Close to midnight on 4th November 1605 Guy Fawkes was discovered in a basement deep beneath the House of Lords, guarding 36 barrels of gunpowder. The plan was to blow the place sky high when Parliament convened the following day. The aim was to kill the king.
The plotters were only discovered at the last minute – Guy Fawkes was not the ringleader. Yet he became an example – and even now, long after his own hideous death – the people of Britain continue to ritually burn effigies of him on bonfire night, November 5th.
Stories like this always seem a bit odd, dated and macabre when relayed back as history. Yet all the gripes, grudges and reasons why attacks like this happen remain consistent today. And in a way, in terms of style, the closest modern parallel is cyber warfare. So, with this in mind we consulted a series of experts to discover, what would it take to breach the White House?
“Nobody – and I mean nobody – is too big or too powerful to become a victim,” clarifies Piers Wilson, head of product management at Huntsman Security. “The White House is no different. All it needs is for an unwitting staffer to open the wrong email attachment, plug in the wrong USB stick or decide to take some work home and hackers could instantly have access to its data or systems.”
The big difference with the White House though is its secrecy. “Few outside the government really know the full extent of the ‘information systems’ inside,” says Corey Nachreiner, CTO at WatchGuard. However, even without knowing this “it’s safe to say the White House has classified systems and unclassified systems”.
“If the bad guys are looking to get close to classified White House information without actually being inside the White House, they must accomplish the very difficult feat of ‘jumping the air gap’,” explains former FBI Cyber Special Agent, Andre McGregor, now a Director at Tanium.
“[This] is the completely separated barrier separating internet-facing unclassified computers from non-internet classified networks. This feat requires intimate knowledge of personnel and systems along with high technical abilities across multiple platforms and data structures.”
But how would this work in practice?
Nachreiner believes that a hack of the White House would most likely involve three things. He lists the first of these as targeted spear phishing attacks, as “humans are the weakest link in the attack chain”. He explains this would require significant reconnaissance of the target and a good understanding of their links to other members of the organisation. “Often, the attacker may not be able to initially trick the real victim, so they need to target others who may have connection to the target.”
The second, Nachreiner specifies, is a chain-of-trust attack which involves infiltrating a third party organisation that has some sort of business or operational tie to the victim. “For instance, an attacker might first send spear-phishing emails to a member of some other government agency to infect that contact’s computer,” he says. “Then they’ll use that government user's official access to communicate with a victim at the White House.”
The third he describes as: “lateral movement”. As he puts it: “Even if a White House staffer device is infected, the White House probably has very strong segmentation between devices going in and out of the building, internal devices on the unclassified network, and internal devices that are on classified networks. The attacker would then need to leverage the staffer’s devices to start enumerating internal networks, in order to find way they may be able to pivot their attack to their real target or devices.”

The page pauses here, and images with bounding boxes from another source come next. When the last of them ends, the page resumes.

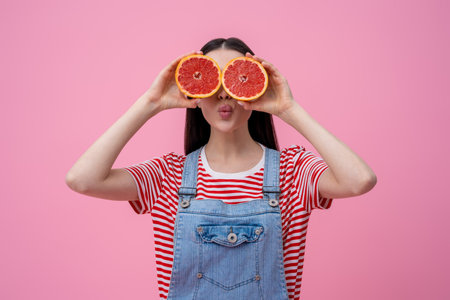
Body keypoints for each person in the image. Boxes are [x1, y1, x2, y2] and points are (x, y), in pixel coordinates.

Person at [65, 37, 377, 300]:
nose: (224, 93)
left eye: (236, 77)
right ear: (195, 95)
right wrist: (151, 102)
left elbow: (359, 180)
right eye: (212, 79)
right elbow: (82, 179)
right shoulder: (167, 176)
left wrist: (288, 109)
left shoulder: (292, 171)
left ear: (254, 87)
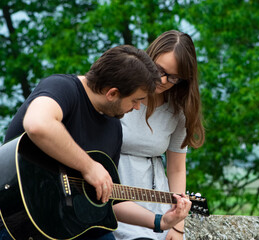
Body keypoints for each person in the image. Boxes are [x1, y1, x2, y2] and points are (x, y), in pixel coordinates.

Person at [0, 45, 192, 240]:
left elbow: (112, 200)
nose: (137, 107)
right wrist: (89, 167)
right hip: (19, 218)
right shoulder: (62, 87)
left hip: (71, 226)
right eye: (136, 100)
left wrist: (161, 222)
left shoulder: (114, 126)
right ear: (112, 94)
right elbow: (37, 124)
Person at [113, 30, 205, 240]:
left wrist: (177, 225)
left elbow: (176, 168)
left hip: (152, 201)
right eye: (159, 70)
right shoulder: (116, 92)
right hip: (108, 198)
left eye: (174, 78)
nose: (163, 80)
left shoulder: (178, 112)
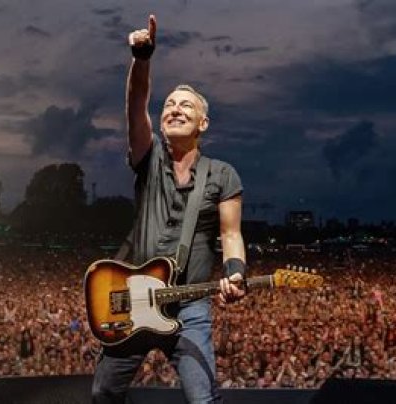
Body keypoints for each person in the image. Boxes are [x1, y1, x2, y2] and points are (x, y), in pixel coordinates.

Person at [91, 14, 247, 404]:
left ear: (203, 123)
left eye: (186, 106)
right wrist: (142, 59)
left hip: (189, 307)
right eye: (170, 105)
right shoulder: (149, 158)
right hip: (136, 299)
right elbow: (136, 103)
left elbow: (230, 233)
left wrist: (235, 272)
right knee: (104, 393)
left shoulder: (223, 174)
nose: (175, 109)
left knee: (202, 398)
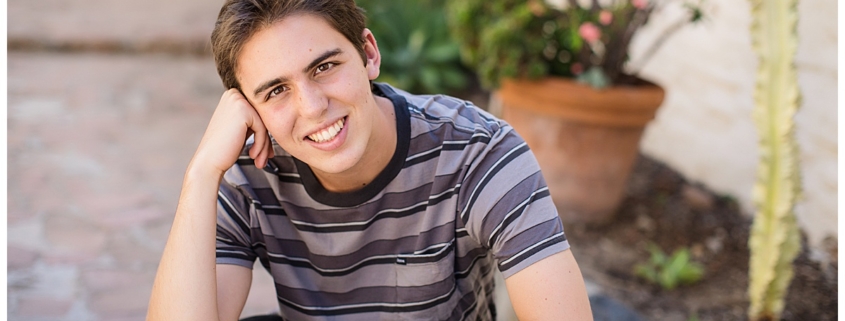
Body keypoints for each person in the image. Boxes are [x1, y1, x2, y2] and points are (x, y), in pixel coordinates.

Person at [147, 0, 593, 320]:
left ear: (369, 54)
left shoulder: (478, 152)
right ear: (248, 108)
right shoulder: (247, 172)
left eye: (324, 67)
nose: (313, 106)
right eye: (276, 90)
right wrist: (202, 173)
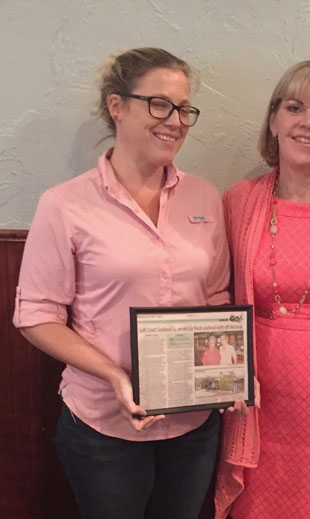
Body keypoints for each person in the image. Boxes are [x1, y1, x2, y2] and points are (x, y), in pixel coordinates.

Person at [13, 47, 230, 519]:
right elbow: (36, 316)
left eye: (183, 109)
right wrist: (114, 375)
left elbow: (215, 297)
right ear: (117, 106)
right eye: (159, 104)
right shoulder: (65, 205)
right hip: (103, 428)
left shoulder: (205, 197)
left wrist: (229, 372)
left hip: (193, 425)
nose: (174, 121)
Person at [215, 61, 310, 519]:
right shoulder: (239, 201)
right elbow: (218, 298)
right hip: (258, 403)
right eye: (294, 107)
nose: (309, 122)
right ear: (273, 119)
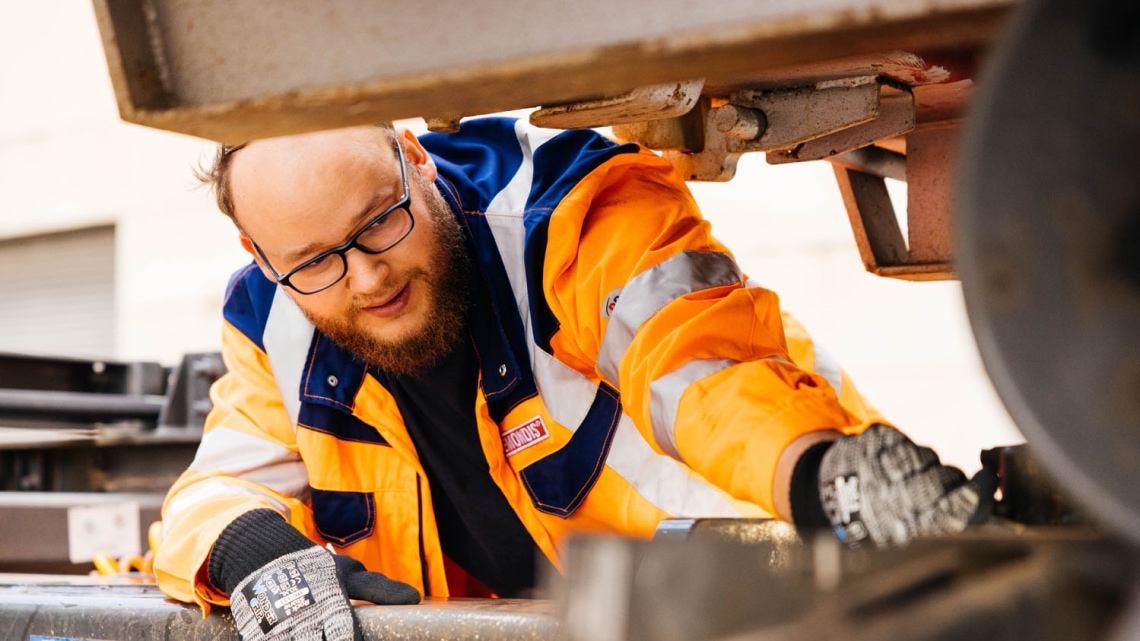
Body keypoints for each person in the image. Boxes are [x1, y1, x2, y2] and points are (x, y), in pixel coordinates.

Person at [155, 117, 987, 640]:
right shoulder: (275, 316)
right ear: (261, 257)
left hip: (764, 615)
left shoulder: (570, 208)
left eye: (379, 222)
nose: (367, 279)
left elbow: (699, 363)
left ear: (416, 158)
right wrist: (255, 554)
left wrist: (818, 472)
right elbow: (217, 486)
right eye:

Cyber expert Cameron Brown adds: “The cyberattack surface for White House personnel extends beyond the hallowed grounds in Washington DC due to extensive travel itineraries associated with diplomatic affairs in foreign countries. Adversaries are known to target networks within hotels and venues frequented by key political figures.”
Wilson believes that logistics aside, the real question we should be asking is what will happen when an attack occurs, and what will the perpetrators be after?
“The greatest threat is that any attack won’t be noticed until it’s too late,” he says. “Only luck prevented the gunpowder plot, and modern organisations need to rely on more than that. The time to detect an attack can stretch to over 200 days, which is plenty of time for perpetrators to get away with anything.”
“For well-resourced groups seeking to target institutions like the White House, a little patience, persistence and insider collusion may yield something,” suggests Brown. The question, he feels, is whether there is anything of value to access?
To my mind, it seems very likely there is. This is simply because if you’re a government in charge of a large diverse population there are bound to be a lot of things you don’t want people to know. This is not necessarily nefarious. It is simply a reflection of the fact the many small things – in the grand scheme of things – can easily become very politically sensitive in the hands of everyone.
Memset’s Security Manager, Thomas Owen concludes with an interesting point: “Malicious actors should take heart. There’s no reason, with a bit of luck, the right level of skill and consistent care when hiding their identity and covering their tracks, for the individual or group hacking the White House to ever be held to account.”
“Should the attackers be consistently stealthy, innovative and perhaps sprinkle a few indicators of compromise implicating a juicy state-level aggressor there’s every chance that realpolitik will let them get off – publicly, at least – scot-free.”
Maybe, after all, the cybercriminals of today would get a far better deal than Guy Fawkes then? Or perhaps if the right person gets caught, they too will be ritually vilified for eternity. I guess we’ll only know if it happens.